The Migration Nobody Wanted

This article was originally published on LinkedIn.

Nobody wanted to touch the database.

It was MySQL 5.5.40, self-managed on EC2, sitting underneath a platform that handled over a billion API calls a month. It had been running since the service launched in 2014. It worked. Not elegantly, not safely, but it worked. EC2's SLA at the time gave no guarantee that specific instances could run forever, uninterrupted. We were already plagued by frequent automatically scheduled maintenance events on other instances. The write master had simply been lucky. And in an organization with a 99.99% SLA commitment, "it works" is a powerful argument for leaving something alone, even when you know that luck is doing the heavy lifting.

I understood the reluctance. Every SRE on the team knew the risks. A failed migration at that scale doesn't just mean a bad day. It means broken trust with customers, an SLA violation that shows up in quarterly reviews, and the kind of incident that follows you into every planning meeting for the next year. The rational move, from almost every angle, was to keep patching it and hope nothing went wrong.

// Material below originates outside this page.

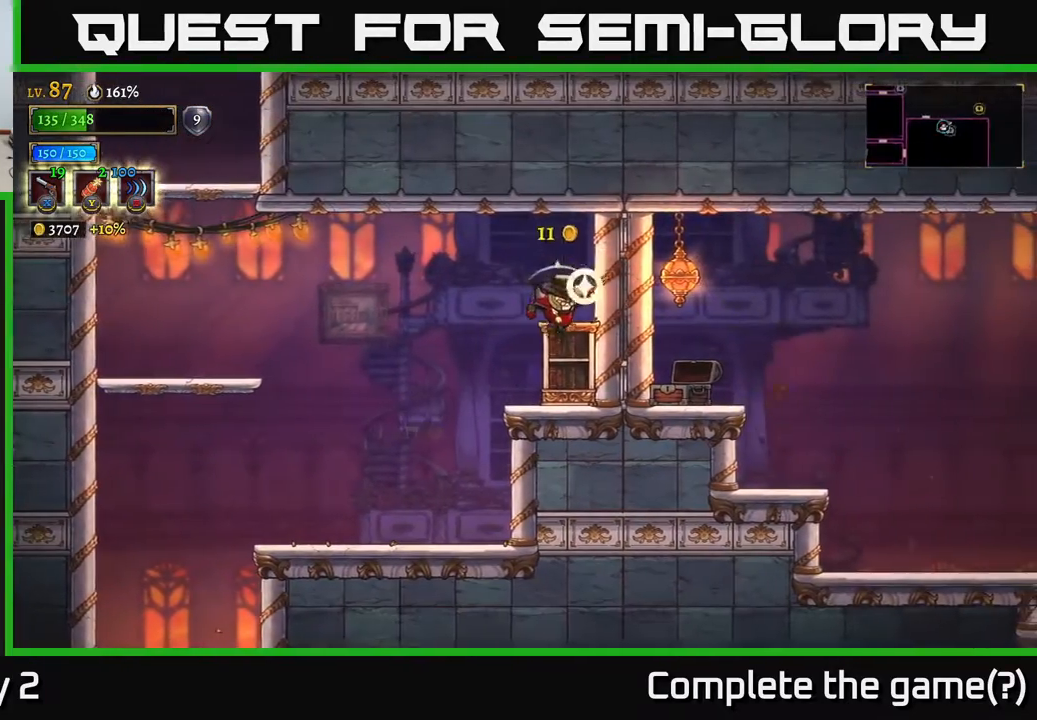
{"buttons": ["L2"], "left_stick": "left", "right_stick": "center", "events": [[67, "left_stick", "down"], [150, "left_stick", "left"], [283, "A", "down"], [450, "L2", "down"], [483, "A", "up"]]}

But it felt like a sword hanging over us, and I kept coming back to what would happen if we didn't move. The version was aging out of support. The operational burden of managing it ourselves was real, even if it had become invisible because we'd gotten so good at absorbing it. That burden was made of every incident response, manual failover, or late-night page that could have been avoided with a managed service. All of that toil was weighing heavily on a team already spread thin, and the system was starting to show cracks. Replication lag was growing steadily, demanding more and more SRE time and attention just to understand why, let alone fix.

So I started making the case.

The Foundation I Inherited

I wasn't starting from nothing. About a year before I joined, two engineers had done serious, careful work migrating the database instances from EC2 instance store to EBS-backed volumes. There had never been a migration of the write master before that. The risk was high because a lack of architectural rigor in parts of the system meant stakeholders couldn't be certain there wasn't a service out there connecting to the write master with a hard-coded IP address while others used a domain name. The key technical challenge was logical, not mechanical. You had to stop writes on the current master. Confirm all changes had replicated to the next master. Stop writes at the application layer for multiple different worker types. Then re-enable writes as quickly as possible to serve as few errors as possible. Every step depended on the one before it, and speed mattered.

They had built documentation, written scripts, and established a procedure that worked. When I inherited that body of work, I could read the logic in the scripts and see the thinking behind it. The rigor was evident.

These were colleagues I hold in high regard. We shared a set of values that isn't universal in operations: do things right, make them repeatable, specify them in code. I came into the operations team from a software development and engineering background, and finding people who thought the same way about infrastructure work was a gift. Their prior migration gave me a foundation to build on. It also gave me confidence that the organization could do this kind of work well, because it already had.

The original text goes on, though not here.